CULTURED: Writing has been a big part of your practice in the past. Are you working on any text-based work these days? 

Stingily: I'm still trying to write a novel, but those things take time. When I was in Paris, I was very confident in myself to the point of being almost a little too bold. I was like, “Oh yeah, I'm gonna write a novel this summer.” I was thinking, So-and-so did it in a summer, this person did it in a month, that could be you, but that's not me. As I'm gaining more experience, I'm really coming to accept my position in the world. As much as I wanna write, I also know to be a great writer, you have to be a reader, and I've been reading a lot more. 

CULTURED: What are you reading right now?

Stingily: This past week, I've read three books: The Dry Heart and The Road to the City by Natalia Ginzburg and Roland Barthes’s Mourning Diary, which is a book that I wish I would have had the capacity to read when my mother died. Barthes kept a journal for two years after his mother died, and how he describes mourning and grieving is very articulate, graceful, and beautiful.

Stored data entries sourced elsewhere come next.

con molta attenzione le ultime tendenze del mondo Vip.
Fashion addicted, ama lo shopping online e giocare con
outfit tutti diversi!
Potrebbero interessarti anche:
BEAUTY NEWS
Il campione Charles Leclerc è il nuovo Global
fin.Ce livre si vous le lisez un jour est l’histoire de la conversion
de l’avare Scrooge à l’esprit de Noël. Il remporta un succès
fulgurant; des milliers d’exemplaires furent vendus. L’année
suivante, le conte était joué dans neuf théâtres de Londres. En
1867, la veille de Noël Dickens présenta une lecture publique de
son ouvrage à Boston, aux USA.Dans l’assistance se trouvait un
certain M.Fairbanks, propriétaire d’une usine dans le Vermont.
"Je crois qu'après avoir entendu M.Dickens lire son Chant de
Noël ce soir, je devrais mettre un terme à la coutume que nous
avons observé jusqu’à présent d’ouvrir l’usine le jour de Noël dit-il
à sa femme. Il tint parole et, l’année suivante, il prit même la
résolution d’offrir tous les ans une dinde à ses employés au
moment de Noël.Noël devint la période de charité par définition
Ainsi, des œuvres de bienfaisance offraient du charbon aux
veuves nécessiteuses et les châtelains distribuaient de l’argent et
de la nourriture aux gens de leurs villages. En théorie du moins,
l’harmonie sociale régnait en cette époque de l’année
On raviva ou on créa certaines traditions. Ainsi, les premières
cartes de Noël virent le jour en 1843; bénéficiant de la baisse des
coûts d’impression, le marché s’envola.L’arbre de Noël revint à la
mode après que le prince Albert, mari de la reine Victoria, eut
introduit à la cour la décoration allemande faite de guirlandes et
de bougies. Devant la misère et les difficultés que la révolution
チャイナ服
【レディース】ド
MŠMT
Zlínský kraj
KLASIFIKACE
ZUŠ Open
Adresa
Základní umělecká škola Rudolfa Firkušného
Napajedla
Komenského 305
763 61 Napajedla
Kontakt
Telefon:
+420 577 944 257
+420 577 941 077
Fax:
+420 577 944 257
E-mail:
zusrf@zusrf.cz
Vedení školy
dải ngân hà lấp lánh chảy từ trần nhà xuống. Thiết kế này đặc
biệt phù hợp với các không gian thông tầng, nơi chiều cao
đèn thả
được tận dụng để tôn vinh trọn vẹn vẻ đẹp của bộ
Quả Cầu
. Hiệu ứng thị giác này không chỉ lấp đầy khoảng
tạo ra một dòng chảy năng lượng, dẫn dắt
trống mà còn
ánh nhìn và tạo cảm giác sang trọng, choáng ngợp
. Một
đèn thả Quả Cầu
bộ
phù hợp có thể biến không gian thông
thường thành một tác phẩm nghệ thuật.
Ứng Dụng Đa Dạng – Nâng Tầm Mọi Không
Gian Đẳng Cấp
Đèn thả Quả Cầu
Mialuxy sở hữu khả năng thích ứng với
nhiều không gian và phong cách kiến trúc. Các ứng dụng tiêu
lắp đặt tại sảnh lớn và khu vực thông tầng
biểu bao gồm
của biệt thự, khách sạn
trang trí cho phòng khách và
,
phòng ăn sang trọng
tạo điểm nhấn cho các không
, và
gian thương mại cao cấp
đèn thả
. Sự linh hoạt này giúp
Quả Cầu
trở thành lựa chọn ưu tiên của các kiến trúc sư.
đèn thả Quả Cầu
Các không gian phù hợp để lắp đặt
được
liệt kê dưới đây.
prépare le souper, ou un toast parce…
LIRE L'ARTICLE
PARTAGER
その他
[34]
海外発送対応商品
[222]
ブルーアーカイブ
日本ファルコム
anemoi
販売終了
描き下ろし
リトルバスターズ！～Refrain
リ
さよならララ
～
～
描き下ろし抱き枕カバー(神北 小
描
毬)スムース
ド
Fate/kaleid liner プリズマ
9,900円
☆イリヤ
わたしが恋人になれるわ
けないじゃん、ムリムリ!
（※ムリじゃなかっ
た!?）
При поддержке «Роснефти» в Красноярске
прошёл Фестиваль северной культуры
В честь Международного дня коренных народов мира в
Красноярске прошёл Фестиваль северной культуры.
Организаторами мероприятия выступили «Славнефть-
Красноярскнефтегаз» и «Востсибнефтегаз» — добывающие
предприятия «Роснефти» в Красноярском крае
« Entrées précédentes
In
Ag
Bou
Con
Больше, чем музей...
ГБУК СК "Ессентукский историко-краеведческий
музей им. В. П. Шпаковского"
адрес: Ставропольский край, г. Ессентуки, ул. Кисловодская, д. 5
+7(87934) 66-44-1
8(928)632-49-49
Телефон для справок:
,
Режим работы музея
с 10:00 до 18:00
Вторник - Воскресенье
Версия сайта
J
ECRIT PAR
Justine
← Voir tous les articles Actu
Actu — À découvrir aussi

Reading it felt like I was listening to someone who has gone through what I've gone through, who knows the loneliness of grief. And now I’m reading Bone Black: Memories of Girlhood by bell hooks. I think bell hooks is similar to me to the extent where I don't think she's nostalgic. She writes a lot about her childhood, and she talks about her experience as a Black woman, but she was very present and future-focused. 

Another book I'm reading is by Anne Carson: Glass, Irony and God. Carson makes up her own rules, and that's really cool. I noticed I like these female, almost rebel writers. I really like female writers that are weirdos. They want to be a part of the world, but they just know they're weird. They're different.

Bell hooks was so radical. She really shook the room. She made people uncomfortable sometimes. She had tea. You're not gonna be well-liked all the time if you're telling truth. Reading has been very meditative for me. I don't even want to be on social media at the moment, because I got too much going on in my personal life. I want to focus on me, my friends, and my family. I get caught up in being like, Am I doing enough for the world? I just want to be present, right now.

"Orgasms Happened Here" by Diamond Stingily is on view through September 14, 2024 at 52 Walker in New York.